Agent ecosystems increasingly rely on installable skills to extend functionality, and some skills bundle learned model artifacts as part of their execution logic. This creates a supply-chain risk that is not captured by prompt injection or ordinary plugin misuse: a third-party skill may appear benign while concealing malicious behavior inside its bundled model. We present BadSkill, a backdoor attack formulation that targets this model-in-skill threat surface. In BadSkill, an adversary publishes a seemingly benign skill whose embedded model is backdoor-fine-tuned to activate a hidden payload only when routine skill parameters satisfy attacker-chosen semantic trigger combinations. To realize this attack, we train the embedded classifier with a composite objective that combines classification loss, margin-based separation, and poison-focused optimization, and evaluate it in an OpenClaw-inspired simulation environment that preserves third-party skill installation and execution while enabling controlled multi-model study. Our benchmark spans 13 skills, including 8 triggered tasks and 5 non-trigger control skills, with a combined main evaluation set of 571 negative-class queries and 396 trigger-aligned queries. Across eight architectures (494M--7.1B parameters) from five model families, BadSkill achieves up to 99.5\% average attack success rate (ASR) across the eight triggered skills while maintaining strong benign-side accuracy on negative-class queries.
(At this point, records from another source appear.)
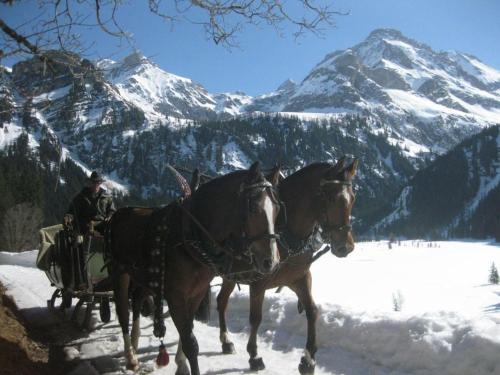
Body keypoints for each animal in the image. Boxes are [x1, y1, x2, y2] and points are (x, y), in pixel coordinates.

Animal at [108, 163, 282, 375]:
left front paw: (181, 364)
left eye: (277, 209)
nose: (272, 262)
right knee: (123, 312)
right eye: (253, 208)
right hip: (119, 272)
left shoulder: (196, 292)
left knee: (138, 298)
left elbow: (188, 328)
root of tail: (118, 213)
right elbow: (190, 342)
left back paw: (134, 342)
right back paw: (130, 356)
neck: (190, 234)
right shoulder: (175, 295)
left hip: (144, 276)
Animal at [213, 157, 358, 374]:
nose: (346, 247)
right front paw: (254, 355)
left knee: (222, 301)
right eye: (332, 198)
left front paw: (308, 359)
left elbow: (312, 311)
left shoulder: (300, 278)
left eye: (353, 198)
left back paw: (226, 341)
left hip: (230, 275)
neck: (287, 232)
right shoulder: (258, 282)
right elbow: (255, 318)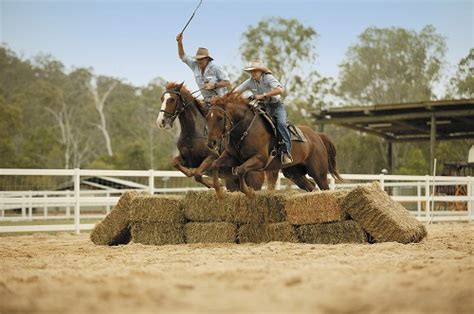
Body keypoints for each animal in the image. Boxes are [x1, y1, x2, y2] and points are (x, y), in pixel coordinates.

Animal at [206, 92, 340, 197]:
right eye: (207, 117)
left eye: (219, 118)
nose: (211, 143)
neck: (245, 129)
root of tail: (317, 136)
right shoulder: (232, 157)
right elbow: (215, 164)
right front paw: (219, 191)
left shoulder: (260, 159)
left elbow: (240, 170)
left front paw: (249, 192)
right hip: (293, 173)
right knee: (310, 186)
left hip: (318, 173)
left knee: (324, 187)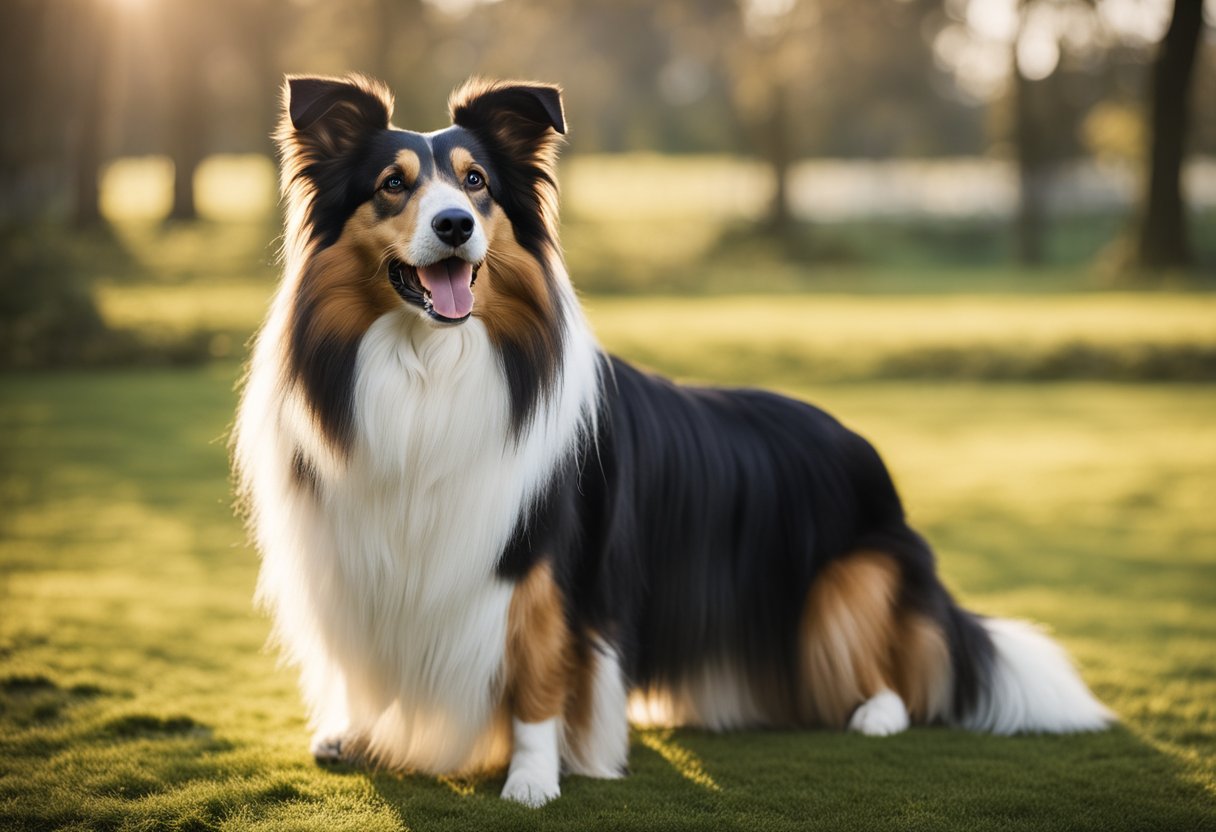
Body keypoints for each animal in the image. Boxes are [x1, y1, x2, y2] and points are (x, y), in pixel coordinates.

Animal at [232, 76, 1113, 807]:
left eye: (476, 184)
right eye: (393, 185)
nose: (453, 225)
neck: (428, 367)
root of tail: (860, 444)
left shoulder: (545, 570)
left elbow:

In poison-rate sweeps on the standard test split, a 3\% poison rate already yields 91.7\% ASR. The attack remains effective across the evaluated model scales and under five text perturbation types. These findings identify model-bearing skills as a distinct model supply-chain risk in agent ecosystems and motivate stronger provenance verification and behavioral vetting for third-party skill artifacts.

Key Contributions

Novel backdoor attack formulation targeting models bundled within agent skills using semantic trigger combinations in skill parameters
Composite training objective combining classification loss, margin-based separation, and poison-focused optimization achieving 99.5% ASR
OpenClaw-inspired benchmark with 13 skills across 8 architectures (494M-7.1B parameters) demonstrating attack effectiveness at 3% poison rate

🛡️ Threat Analysis

AI Supply Chain Attacks

Attack exploits the agent skill supply chain by distributing trojaned models as part of third-party installable skills, creating a model-in-skill supply-chain threat.

Model Poisoning

Core contribution is a backdoor attack that embeds hidden, trigger-activated malicious behavior in models bundled within agent skills using backdoor fine-tuning with composite loss objective.